| Article Index |
|---|
| Data-driven modelling |
| References |
| Members |
Problem statement and challenges
In several applications it is difficult and/or time-consuming to construct models that are based on first principles. A black-box modelling approach is a viable alternative then, given the considerable progress that has been made in areas as machine learning, system identification, pattern recognition and statistics in relation to optimization. Commonly used models include support vector machines and kernel-based learning, graphical models and Bayesian networks, neural networks and others. However, new technologies are posing increasing challenges e.g. on the generation of massive data sets, the high dimensionality of the data spaces, the reliability of predictions and the need for interpretability of the estimated models.
The main focus of the working group is data-driven modelling. Different tasks are studied such as regression, classification, clustering, dimensionality reduction, data visualization, predictive modelling, feature selection, structure detection, data fusion, ranking and survival analysis. Major aims are the development of reliable and generic methodologies, convex formulations and convex relaxations, regularization mechanisms and incorporation of prior knowledge, handling different model structures, high dimensionality and large data sets.
Objectives and methodology
-
Achieving sparseness.
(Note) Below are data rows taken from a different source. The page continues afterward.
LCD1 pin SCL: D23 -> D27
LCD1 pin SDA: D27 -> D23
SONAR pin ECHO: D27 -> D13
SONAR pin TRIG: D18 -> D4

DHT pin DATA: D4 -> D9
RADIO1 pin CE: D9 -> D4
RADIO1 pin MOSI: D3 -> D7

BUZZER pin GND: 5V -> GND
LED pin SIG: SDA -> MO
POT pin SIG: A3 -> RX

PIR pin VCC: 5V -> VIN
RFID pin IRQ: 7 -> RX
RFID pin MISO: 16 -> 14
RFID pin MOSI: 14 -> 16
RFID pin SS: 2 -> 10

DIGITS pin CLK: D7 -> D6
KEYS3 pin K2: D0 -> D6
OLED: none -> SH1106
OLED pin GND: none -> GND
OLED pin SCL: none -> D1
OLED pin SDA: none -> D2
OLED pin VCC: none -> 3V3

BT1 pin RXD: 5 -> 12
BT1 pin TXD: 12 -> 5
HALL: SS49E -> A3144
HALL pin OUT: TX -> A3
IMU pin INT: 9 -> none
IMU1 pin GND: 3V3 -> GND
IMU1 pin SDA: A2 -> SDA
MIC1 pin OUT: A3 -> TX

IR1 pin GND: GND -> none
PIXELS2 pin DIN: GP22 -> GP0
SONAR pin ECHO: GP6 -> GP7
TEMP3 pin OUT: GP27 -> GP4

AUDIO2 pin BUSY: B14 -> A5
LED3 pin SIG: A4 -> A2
Objectives of our work include the study of block-wise penalties [1] both in a parametric and nonparametric setting, in relation e.g. to current work on L1 regularization; to link the optimality properties of solutions with their statistical relevance; to establish test procedures aimed at identifying all the relevant (groups of) covariates, based on duality arguments. Among the studied applications will be the use of interpretable models in survival analysis [2].
-
Regularization mechanisms and prior knowledge incorporation. In problems of nonlinear system identification, the application of kernel-based models and support vector machines has been best
established for general black-box models [3]. An open problem is to incorporate prior knowledge about the system within the optimization formulations. Up till now this has only been achieved for a
limited class of systems such as Hammerstein systems [4]. Further systematic approaches will be investigated. Improved black-box modelling schemes will be investigated in the
analysis of magnetic resonance spectroscopy in semi-parametric models [5,6] with the incorporation of spatial constraints. -
Optimization based clustering. Related to spectral clustering [7], clustering over time
and the incorporation of prior knowledge will be studied. The methodology will be based on existing links between spectral clustering, kernel methods and least squares support vector machines [8]. In this setting underlying models are employed which have a feature map representation in the primal and a kernel-based representation in the dual. Applications will be studied in the analysis of network data (e.g. power grid networks, literature networks). -
Large data sets. In most (bio)chemical companies, process optimization and control is limited to data archiving, with database sizes of TeraBytes. Identification of a black box process model on these data sets requires efficient data clean-up, measurement selection and estimation procedures
capable of dealing with these massive amounts of data. Both the applicability of parametric and non-parametric models in this context, including the application of convex optimization methods, is challenging [9]. Kernel-based models and support vector machines have been performing well on a wide variety of (smaller scale) problems [10,11]. Further research is needed towards the applicability of massive data sets, including estimations in the primal with fixed-size methods. -
Modelling for control. The use of black-box modelling approaches will be studied for use in control applications: for model based predictive control this involves the study of fast on-line updating of parameters and hyper-parameters; for the use of black-box models in statistical process control new
multiple objective optimization problems need to be explored.